# Hair algae



## jschall (Apr 13, 2009)

I'm getting hair algae in my 10 gallon.

Rotala indica and glosso growing in rapidly. Still not very much glosso, but if it keeps going it'll have the tank covered in 2 weeks or less.
consistent co2 at 1 bubble/2 seconds into a canister filter. Green drop checker, but I don't have a perfect 4dkh solution.
81 watts of PC on 8 hours
dosing 1/8tsp kno3
1/32tsp kh2po4
1/32tsp csm+b
which is exactly what EI recommends, every monday, wednesday, friday night with a WC before monday's dosing.
ADA amazonia II aquasoil.
The hair is growing (en masse) on the piece of driftwood in the tank and on the glass. I can see maybe 2 strands on the rotala, nothing on the glosso.

I've dosed some excel. Should I also lower my po4 dosing?
By the way, I'm not getting any red out of these rotala indica. I'd like to see some.


----------



## virgo888 (Jun 25, 2009)

i have been getting hair algae too. ideas on cause? maybe too much po4?


----------



## Seattle_Aquarist (Mar 7, 2008)

Hi,

To deal with hair algae I usually do four things. First I make sure I am doing at least 2 X 50% water changes per week. (Unlike higher plants algae has trouble adapting to changing water conditions) Second, I cut my photoperiod by 25% - 33%. Third, Siamese Algae Eaters are great hair algae eaters, one per 20 gallons should be enough. Lastly, I dose Excel at 2X the normal daily dosage until it disappears.


----------



## jschall (Apr 13, 2009)

Seattle_Aquarist said:


> Hi,
> 
> To deal with hair algae I usually do four things. First I make sure I am doing at least 2 X 50% water changes per week. (Unlike higher plants algae has trouble adapting to changing water conditions) Second, I cut my photoperiod by 25% - 33%. Third, Siamese Algae Eaters are great hair algae eaters, one per 20 gallons should be enough. Lastly, I dose Excel at 2X the normal daily dosage until it disappears.

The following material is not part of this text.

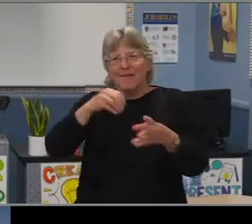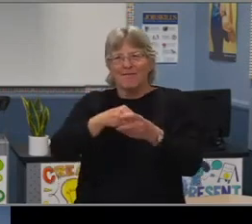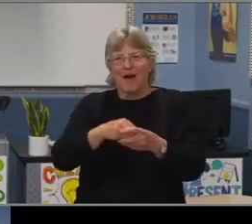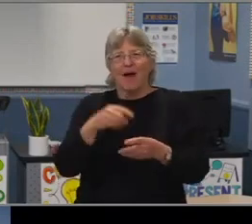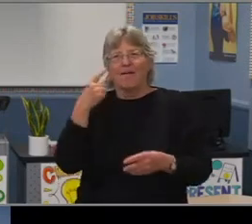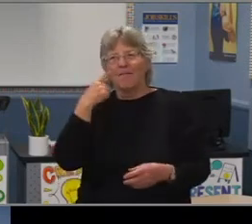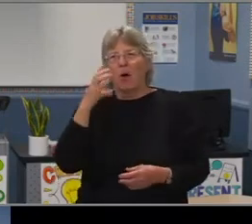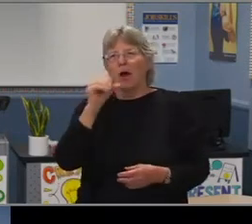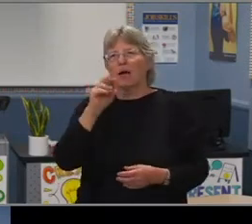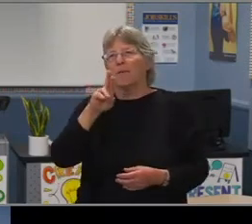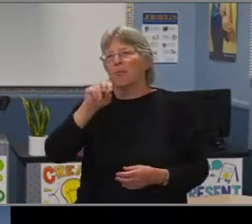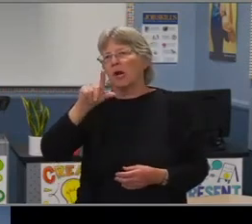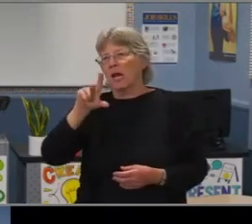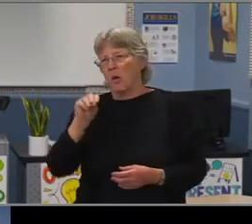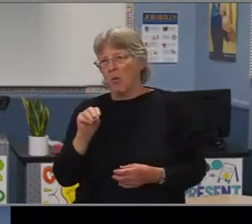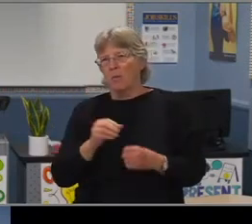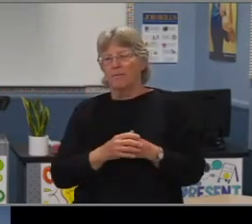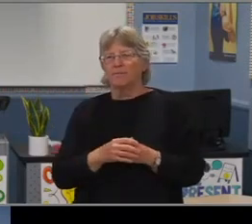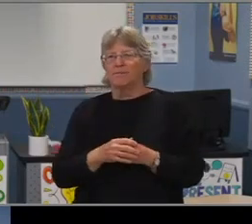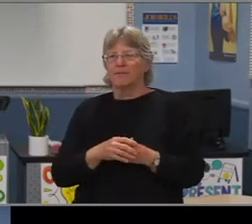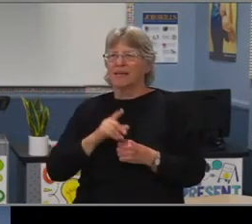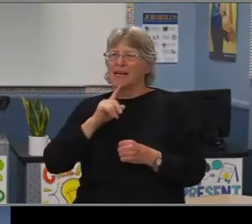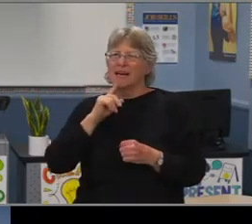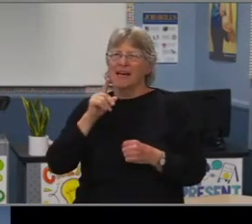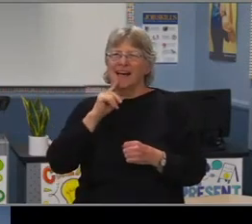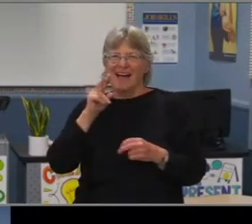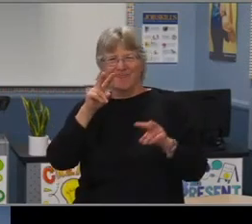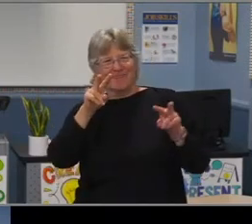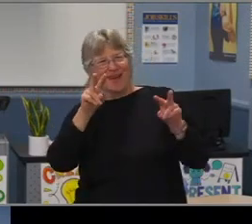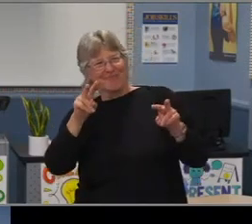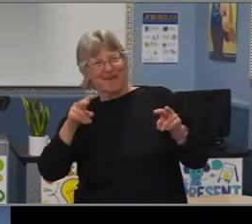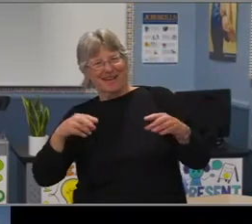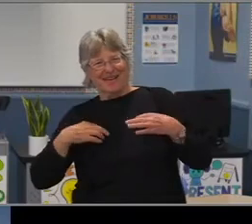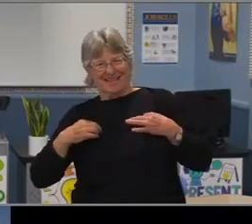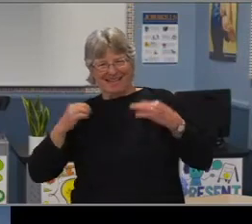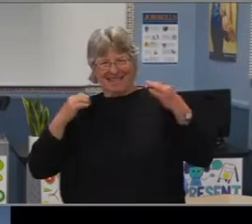And I really admire that T-shirt that she has on, I can get one of those.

Unfortunately I don't want to put a SAE in 10 gallons.
I'll do everything else you've suggested.


----------



## albirdy (Jun 12, 2010)

I recently had a hair algae problem too. 

Here's what I did:
Added more plants
adjusted co2/excel
SAEs and Amano shrimp.

My amanos died fairly quickly (I assume to overdosing excel),
but the algae never came back. I'm assuming my Fat SAEs are to thank.


----------